---
description: Run a Shadow Execution Gate for high-risk changes using isolated replay, objective evidence, and promotion criteria
type: process
scope: project
---

# Shadow Execution Gate

## Purpose
Use a reproducible shadow run before promotion when changes are risky, cross-cutting, or expensive to debug post-merge.

This is a general software technique, not PairV2-specific.

## When to use it
- Runtime/orchestration changes.
- CI workflow or environment changes.
- Refactors touching multiple subsystems.
- Any change where a rollback would be costly.
- Any PR with unclear integration risk.

## Trigger policy (default)
Run Shadow Execution when any condition is true:
1. A critical path file is changed.
2. Changed files >= 8.
3. Core diff size >= 150 lines.
4. Prior incident/flakiness exists in touched area.

## Core workflow
1. Build candidate from current branch.
2. Re-apply/replay in isolated workspace (`/tmp/.../shadow/...`).
3. Execute representative tasks/tests (small + large scenario where relevant).
4. Collect evidence bundle.
5. Compare against gate criteria.
6. Produce explicit decision: `READY_FOR_PROMOTION` or `NOT_READY`.

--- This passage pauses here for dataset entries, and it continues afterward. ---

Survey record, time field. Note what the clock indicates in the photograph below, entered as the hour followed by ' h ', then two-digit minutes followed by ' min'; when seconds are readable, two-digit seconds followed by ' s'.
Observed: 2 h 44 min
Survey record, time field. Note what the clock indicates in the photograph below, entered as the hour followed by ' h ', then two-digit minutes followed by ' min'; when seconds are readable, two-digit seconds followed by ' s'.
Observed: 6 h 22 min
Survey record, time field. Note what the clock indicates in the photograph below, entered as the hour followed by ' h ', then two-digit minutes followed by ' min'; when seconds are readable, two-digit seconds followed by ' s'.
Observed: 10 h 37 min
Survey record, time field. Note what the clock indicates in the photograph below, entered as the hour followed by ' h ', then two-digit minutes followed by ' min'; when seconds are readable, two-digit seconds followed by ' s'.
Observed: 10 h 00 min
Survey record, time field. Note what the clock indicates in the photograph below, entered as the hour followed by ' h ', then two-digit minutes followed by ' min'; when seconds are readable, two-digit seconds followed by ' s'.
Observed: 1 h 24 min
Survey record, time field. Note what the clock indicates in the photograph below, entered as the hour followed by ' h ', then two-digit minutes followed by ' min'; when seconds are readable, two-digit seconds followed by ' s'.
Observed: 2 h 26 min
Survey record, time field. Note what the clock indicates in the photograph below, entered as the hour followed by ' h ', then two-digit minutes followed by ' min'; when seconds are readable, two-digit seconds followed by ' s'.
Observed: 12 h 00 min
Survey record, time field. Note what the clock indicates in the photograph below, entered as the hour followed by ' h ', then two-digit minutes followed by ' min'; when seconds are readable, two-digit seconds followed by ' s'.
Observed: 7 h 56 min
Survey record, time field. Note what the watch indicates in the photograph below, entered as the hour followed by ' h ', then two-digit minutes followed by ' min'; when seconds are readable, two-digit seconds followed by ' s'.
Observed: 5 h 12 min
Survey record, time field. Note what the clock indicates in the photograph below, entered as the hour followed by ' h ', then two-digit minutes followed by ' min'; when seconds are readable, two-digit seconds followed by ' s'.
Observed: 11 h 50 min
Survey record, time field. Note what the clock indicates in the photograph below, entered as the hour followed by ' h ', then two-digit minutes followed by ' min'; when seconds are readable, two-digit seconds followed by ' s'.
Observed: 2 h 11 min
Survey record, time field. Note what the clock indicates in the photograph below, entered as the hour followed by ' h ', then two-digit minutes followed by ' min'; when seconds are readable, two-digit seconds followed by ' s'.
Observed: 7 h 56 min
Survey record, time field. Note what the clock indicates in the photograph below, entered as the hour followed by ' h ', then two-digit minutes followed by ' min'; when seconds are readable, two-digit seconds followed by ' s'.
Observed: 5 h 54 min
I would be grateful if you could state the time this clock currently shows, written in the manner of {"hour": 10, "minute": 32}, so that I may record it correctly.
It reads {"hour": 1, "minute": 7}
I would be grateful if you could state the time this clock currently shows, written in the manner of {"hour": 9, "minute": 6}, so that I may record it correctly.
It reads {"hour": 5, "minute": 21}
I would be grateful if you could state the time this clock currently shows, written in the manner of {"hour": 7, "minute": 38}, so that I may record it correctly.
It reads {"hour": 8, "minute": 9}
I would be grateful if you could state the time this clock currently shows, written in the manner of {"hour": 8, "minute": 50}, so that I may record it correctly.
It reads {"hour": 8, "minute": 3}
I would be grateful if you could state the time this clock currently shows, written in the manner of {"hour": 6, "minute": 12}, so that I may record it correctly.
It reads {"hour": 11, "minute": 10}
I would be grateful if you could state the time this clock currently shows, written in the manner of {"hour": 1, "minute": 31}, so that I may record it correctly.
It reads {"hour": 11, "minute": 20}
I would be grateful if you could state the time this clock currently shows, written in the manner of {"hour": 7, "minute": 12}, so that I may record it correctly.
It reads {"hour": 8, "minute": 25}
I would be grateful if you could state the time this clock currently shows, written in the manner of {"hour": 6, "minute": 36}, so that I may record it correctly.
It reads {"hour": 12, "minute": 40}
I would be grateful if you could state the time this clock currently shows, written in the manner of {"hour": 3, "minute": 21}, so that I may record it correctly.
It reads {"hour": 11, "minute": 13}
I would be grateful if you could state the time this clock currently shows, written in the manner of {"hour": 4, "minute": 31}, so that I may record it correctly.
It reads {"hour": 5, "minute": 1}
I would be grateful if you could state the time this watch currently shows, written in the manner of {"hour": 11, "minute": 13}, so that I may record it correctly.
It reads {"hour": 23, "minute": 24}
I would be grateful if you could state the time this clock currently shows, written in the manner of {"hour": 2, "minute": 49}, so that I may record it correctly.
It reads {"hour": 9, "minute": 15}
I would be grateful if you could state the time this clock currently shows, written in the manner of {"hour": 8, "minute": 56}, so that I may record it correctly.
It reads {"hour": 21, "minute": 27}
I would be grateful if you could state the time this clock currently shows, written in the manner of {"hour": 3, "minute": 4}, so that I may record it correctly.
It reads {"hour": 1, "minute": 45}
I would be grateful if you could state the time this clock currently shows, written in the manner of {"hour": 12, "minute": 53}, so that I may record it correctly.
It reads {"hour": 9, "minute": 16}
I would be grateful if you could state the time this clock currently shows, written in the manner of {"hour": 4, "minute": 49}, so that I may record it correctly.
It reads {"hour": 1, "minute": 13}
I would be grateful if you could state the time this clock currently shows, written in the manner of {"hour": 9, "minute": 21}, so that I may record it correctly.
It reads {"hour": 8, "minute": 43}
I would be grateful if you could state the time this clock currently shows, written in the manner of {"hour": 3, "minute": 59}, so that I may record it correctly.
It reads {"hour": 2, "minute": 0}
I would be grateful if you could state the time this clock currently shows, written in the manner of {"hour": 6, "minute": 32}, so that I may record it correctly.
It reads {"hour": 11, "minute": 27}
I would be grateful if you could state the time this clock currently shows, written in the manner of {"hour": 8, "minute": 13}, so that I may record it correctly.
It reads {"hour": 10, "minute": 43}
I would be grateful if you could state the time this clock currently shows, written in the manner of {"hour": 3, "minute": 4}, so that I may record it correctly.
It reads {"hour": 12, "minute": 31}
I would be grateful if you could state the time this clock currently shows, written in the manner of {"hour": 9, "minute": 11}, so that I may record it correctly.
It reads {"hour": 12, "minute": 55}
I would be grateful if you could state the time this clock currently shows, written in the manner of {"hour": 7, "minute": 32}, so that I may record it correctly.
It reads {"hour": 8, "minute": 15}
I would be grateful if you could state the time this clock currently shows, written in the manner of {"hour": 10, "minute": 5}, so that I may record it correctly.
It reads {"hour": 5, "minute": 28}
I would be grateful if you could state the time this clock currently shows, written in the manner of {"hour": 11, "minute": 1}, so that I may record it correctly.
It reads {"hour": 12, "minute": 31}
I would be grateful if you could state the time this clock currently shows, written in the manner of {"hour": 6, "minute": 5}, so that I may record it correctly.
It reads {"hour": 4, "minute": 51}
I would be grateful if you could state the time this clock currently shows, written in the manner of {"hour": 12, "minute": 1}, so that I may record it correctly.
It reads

## Evidence bundle (minimum)
- Exact commit SHA and branch.
- Commands executed.
- Pass/fail summary.
- Runtime/latency and retry metrics where applicable.
- Artifact completeness/missing artifacts.
- Key logs for failed steps.
- Decision rationale tied to acceptance criteria.

## Decision rules
- Promote only if all required criteria pass and no critical regressions are observed.
- If any required criterion fails, block promotion and record targeted follow-up work.

## Reporting template
- Scope tested:
- Scenarios executed:
- Evidence summary:
- Regressions found:
- Decision:
- Required follow-up:

## Anti-patterns
- Treating a single local test run as equivalent to shadow validation.
- Skipping artifact/log capture.
- Declaring success without explicit go/no-go criteria.
- Relying on implicit confidence instead of measured evidence.